Nach den äußerst verstörenden Geschehnissen auf der Insane 43 brauchte ich dringend eine Pause. Ich wollte gar nicht hier sein und das wäre ich auch nicht, wenn ich bloß meinen verdammten Mund gehalten hätte. Doch selbst jetzt hier auf diesem Schiff wusste ich, dass ich niemals zu solch einer brutalen Vorgehensweise schweigen könnte, ungeachtet meiner Versetzung, die meine Beschwerde darüber nach sich gezogen hatte.

Ich seufzte. Ich kam mir bereits wie in einem Gefangenenlager vor.

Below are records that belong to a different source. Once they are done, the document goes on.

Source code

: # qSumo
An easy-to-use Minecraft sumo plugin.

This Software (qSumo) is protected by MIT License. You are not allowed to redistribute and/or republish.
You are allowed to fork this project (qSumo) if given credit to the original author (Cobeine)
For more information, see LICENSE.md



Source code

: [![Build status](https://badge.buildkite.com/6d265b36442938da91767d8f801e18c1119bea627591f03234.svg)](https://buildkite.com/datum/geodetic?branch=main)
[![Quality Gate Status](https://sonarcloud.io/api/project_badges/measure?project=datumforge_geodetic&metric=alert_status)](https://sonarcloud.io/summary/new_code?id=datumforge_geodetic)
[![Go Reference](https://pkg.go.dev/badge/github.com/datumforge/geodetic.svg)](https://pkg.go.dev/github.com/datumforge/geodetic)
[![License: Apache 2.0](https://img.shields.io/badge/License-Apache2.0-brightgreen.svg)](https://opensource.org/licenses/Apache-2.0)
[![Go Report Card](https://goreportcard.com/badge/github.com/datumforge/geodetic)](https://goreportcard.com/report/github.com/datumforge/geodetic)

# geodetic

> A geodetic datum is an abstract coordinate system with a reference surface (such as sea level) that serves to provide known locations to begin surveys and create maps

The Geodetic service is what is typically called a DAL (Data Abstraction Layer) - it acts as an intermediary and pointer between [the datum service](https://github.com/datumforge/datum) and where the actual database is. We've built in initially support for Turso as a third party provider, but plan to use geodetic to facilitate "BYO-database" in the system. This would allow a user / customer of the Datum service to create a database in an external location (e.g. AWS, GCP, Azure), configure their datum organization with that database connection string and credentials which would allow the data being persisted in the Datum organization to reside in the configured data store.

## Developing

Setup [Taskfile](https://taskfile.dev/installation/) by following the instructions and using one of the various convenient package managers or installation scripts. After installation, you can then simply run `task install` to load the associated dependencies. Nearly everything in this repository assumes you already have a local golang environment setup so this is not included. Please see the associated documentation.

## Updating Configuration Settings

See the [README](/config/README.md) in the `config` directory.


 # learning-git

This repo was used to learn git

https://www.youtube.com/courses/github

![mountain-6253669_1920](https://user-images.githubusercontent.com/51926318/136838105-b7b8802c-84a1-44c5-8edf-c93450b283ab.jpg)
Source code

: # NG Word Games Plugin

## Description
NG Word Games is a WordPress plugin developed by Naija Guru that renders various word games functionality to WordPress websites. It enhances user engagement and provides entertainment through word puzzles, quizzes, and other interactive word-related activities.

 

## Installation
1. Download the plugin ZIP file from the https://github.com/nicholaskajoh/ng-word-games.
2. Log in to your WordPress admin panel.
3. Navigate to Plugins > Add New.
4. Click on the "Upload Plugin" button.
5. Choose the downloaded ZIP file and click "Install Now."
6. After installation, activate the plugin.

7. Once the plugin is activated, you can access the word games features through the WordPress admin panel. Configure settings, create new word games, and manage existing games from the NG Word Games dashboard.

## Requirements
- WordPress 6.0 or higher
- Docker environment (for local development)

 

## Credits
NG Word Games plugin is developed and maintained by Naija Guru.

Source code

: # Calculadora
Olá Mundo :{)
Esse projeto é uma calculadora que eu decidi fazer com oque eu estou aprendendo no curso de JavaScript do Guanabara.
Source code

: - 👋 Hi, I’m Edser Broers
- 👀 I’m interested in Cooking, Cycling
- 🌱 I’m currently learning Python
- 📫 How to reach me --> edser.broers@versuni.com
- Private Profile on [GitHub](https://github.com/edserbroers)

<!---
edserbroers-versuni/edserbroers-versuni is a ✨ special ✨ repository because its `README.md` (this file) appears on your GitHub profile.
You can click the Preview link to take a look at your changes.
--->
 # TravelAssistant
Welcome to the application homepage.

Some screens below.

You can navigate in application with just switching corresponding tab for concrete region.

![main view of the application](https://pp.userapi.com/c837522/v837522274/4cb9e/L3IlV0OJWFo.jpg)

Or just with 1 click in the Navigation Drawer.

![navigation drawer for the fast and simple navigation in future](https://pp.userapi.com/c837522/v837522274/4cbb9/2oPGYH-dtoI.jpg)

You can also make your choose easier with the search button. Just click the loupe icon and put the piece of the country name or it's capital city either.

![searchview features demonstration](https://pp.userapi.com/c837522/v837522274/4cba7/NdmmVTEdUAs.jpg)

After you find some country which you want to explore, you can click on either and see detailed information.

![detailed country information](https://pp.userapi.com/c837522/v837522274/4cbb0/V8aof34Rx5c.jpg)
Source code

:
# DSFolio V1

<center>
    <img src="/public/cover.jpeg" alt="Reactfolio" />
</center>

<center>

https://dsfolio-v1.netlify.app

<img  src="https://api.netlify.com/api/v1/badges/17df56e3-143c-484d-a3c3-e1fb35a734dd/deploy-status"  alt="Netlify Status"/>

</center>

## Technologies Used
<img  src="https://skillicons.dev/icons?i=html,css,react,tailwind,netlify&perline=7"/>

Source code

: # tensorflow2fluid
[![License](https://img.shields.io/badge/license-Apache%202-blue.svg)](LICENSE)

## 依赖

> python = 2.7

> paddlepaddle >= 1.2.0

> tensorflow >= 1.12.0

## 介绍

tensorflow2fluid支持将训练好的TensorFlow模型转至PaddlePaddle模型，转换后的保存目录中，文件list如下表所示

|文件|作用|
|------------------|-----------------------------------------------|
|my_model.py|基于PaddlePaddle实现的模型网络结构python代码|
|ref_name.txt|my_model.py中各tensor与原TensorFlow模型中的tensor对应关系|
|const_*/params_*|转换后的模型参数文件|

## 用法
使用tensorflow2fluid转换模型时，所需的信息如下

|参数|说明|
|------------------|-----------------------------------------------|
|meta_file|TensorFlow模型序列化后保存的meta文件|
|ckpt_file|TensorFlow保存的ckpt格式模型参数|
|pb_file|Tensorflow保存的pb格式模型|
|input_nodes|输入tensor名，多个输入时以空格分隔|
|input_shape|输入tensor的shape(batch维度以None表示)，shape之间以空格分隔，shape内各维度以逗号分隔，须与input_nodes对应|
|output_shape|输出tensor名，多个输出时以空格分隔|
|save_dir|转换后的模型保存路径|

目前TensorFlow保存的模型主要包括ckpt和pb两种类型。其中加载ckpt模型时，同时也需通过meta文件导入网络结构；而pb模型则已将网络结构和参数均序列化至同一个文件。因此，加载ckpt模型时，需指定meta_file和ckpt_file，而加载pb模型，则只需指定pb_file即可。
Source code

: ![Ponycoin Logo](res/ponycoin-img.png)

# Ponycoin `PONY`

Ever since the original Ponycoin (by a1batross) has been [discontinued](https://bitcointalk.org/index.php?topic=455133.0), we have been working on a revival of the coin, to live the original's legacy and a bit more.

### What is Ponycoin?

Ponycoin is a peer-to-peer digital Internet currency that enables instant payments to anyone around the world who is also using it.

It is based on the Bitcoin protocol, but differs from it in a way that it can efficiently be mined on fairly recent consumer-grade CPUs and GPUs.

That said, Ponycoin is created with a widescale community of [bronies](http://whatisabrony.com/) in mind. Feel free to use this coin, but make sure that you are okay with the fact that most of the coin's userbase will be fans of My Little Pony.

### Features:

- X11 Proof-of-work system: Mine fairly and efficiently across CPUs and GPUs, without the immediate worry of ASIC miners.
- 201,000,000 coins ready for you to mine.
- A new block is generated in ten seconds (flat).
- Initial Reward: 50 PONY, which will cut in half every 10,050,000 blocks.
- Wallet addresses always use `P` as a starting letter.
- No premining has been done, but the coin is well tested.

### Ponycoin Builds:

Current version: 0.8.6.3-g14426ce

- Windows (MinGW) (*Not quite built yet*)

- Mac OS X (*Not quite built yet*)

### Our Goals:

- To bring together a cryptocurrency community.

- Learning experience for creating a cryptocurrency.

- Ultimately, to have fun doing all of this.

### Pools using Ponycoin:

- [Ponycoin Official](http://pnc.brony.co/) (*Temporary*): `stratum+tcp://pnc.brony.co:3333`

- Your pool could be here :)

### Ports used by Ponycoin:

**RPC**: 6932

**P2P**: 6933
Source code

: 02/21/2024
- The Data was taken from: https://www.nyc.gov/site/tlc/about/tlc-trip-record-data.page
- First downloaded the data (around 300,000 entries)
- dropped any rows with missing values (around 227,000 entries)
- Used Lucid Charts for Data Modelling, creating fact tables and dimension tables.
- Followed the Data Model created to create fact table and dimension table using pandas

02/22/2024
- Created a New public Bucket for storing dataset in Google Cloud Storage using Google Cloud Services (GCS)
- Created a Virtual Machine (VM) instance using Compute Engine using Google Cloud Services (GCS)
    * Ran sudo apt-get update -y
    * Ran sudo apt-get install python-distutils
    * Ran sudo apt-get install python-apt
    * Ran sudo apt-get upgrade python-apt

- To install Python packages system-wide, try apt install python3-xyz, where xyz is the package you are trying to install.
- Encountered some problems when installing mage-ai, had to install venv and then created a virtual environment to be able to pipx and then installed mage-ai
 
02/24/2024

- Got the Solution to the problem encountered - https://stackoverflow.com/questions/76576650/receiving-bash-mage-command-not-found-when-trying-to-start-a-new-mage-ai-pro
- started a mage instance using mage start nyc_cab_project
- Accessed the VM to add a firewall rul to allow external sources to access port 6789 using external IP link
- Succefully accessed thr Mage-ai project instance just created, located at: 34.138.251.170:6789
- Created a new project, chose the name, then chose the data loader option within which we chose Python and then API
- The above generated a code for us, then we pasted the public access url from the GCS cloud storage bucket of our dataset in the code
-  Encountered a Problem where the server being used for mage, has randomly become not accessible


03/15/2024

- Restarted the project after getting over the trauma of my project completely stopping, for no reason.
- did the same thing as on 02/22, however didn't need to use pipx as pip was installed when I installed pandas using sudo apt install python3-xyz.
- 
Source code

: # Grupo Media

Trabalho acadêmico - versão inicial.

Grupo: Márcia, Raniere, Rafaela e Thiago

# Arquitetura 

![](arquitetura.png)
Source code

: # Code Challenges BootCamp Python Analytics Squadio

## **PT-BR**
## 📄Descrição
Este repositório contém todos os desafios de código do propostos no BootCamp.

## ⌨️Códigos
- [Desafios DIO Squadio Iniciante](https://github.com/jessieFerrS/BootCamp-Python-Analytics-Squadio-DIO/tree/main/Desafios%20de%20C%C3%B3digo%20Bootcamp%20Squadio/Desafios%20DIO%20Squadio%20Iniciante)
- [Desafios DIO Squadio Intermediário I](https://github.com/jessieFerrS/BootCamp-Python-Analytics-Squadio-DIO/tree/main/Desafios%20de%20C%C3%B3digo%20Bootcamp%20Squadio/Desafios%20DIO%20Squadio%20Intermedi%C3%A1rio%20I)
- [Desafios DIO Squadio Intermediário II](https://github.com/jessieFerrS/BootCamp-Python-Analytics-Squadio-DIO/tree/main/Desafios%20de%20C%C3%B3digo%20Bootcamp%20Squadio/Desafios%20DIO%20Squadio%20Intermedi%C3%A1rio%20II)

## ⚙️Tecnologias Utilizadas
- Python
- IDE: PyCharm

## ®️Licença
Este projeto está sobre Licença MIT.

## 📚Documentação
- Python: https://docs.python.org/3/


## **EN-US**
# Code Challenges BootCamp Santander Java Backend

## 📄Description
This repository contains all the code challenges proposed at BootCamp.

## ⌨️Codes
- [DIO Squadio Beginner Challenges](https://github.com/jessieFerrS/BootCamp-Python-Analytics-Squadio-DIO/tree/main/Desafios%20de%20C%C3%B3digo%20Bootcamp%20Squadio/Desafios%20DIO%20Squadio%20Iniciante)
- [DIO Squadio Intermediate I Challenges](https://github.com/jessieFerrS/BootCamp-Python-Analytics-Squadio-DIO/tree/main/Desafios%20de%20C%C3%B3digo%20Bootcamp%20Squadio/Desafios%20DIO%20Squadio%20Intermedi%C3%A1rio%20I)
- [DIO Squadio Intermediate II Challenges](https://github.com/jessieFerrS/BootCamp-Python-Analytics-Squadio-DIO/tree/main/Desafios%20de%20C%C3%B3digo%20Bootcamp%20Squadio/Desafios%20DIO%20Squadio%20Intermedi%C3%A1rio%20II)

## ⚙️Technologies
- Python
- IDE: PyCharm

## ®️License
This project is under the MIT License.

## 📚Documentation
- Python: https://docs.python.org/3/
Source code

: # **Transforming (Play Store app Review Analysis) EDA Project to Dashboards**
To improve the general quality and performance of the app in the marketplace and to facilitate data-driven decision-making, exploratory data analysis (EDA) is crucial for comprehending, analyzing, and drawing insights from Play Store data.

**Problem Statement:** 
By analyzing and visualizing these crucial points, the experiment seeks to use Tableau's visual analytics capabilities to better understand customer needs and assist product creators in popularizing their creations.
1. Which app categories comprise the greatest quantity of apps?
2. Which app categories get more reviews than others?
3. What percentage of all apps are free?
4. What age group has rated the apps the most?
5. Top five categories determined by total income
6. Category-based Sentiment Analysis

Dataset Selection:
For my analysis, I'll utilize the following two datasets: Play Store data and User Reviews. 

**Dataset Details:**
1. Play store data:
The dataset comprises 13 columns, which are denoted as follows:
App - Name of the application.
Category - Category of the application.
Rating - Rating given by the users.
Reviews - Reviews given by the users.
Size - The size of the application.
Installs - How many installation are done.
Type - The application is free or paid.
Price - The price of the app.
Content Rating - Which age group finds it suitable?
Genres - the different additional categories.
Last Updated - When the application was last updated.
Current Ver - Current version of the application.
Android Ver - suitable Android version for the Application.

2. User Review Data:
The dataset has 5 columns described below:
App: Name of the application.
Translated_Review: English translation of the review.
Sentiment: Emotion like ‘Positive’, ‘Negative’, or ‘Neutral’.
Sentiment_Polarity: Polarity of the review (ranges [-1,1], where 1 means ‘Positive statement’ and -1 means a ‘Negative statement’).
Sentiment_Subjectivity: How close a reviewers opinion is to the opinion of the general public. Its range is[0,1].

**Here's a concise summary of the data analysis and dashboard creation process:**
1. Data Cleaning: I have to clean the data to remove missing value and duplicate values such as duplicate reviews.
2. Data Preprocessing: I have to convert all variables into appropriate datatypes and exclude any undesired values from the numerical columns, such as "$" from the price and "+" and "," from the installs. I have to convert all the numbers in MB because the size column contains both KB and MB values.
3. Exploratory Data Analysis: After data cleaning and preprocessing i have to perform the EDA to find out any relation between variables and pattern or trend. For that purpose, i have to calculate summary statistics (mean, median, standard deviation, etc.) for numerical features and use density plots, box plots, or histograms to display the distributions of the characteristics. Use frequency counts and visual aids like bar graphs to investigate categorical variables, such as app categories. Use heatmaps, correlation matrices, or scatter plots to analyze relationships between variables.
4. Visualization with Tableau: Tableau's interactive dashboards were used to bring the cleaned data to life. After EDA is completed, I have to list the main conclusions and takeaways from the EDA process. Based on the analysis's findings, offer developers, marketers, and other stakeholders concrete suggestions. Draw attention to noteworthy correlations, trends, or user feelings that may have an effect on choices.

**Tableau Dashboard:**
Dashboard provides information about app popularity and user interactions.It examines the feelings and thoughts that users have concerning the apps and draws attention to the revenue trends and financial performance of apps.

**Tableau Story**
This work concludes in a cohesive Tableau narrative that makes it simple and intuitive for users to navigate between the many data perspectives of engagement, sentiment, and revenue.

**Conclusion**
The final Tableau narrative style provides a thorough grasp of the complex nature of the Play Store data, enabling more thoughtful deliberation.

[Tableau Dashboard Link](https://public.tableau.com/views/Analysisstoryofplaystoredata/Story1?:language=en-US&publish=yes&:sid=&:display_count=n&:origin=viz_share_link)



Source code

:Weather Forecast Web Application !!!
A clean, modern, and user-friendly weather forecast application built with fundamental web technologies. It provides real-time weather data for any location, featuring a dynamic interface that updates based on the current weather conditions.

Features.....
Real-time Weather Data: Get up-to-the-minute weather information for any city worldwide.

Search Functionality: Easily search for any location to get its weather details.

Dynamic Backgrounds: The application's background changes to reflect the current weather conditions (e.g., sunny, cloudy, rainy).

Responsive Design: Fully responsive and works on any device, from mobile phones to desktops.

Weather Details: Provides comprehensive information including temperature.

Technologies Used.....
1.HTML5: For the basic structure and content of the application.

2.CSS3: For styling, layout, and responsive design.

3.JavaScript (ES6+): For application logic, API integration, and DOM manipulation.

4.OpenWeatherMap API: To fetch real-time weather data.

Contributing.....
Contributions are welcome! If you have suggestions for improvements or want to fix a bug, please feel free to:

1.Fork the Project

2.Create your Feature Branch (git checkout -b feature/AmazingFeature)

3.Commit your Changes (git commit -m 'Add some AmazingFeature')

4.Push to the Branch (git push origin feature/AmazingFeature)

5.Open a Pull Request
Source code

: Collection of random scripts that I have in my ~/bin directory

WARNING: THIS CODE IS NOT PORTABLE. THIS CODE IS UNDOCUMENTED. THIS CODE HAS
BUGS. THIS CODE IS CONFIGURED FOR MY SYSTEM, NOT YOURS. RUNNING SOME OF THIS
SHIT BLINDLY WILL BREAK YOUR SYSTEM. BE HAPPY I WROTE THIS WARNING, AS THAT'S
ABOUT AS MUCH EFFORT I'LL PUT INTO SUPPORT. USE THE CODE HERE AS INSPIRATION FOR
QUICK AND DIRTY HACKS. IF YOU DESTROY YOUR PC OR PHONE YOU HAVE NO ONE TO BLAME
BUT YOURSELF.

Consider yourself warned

Strafversetzung, deswegen betrat ich nun mit dem Programmierer Arne den Korridor und folgte diesen zwei Menschen, die uns zum Captain auf die Brücke bringen würden. Dabei hätte ich jetzt viel lieber meinen wohlverdienten und längst überfälligen Urlaub genossen. Doch der war kurzerhand gestrichen worden. Offiziell hieß es, dass mein Wissen hier unentbehrlich wäre. Inoffiziell hatten sie mir die Erledigung dieses Auftrags nur befohlen, um mir vor Augen zu führen, dass sie über mich verfügen konnten, wie es ihnen gefiel. Letztendlich hatte niemand von uns irgendetwas zu melden. Für sie war ich austauschbar. Doch wenn sie mich feuern sollten, würde ich nur sehr schwer einen neuen Job finden, wenn überhaupt. Sie nutzten ihre Machtposition, ich musste gehorchen. Das schien seit meinem Eintritt bei der Galaxy-Wacht mein ewiger Fluch zu sein. Denn irgendwie war ich seitdem ständig gezwungen, Befehle auszuführen, die ich eigentlich gar nicht befolgen wollte.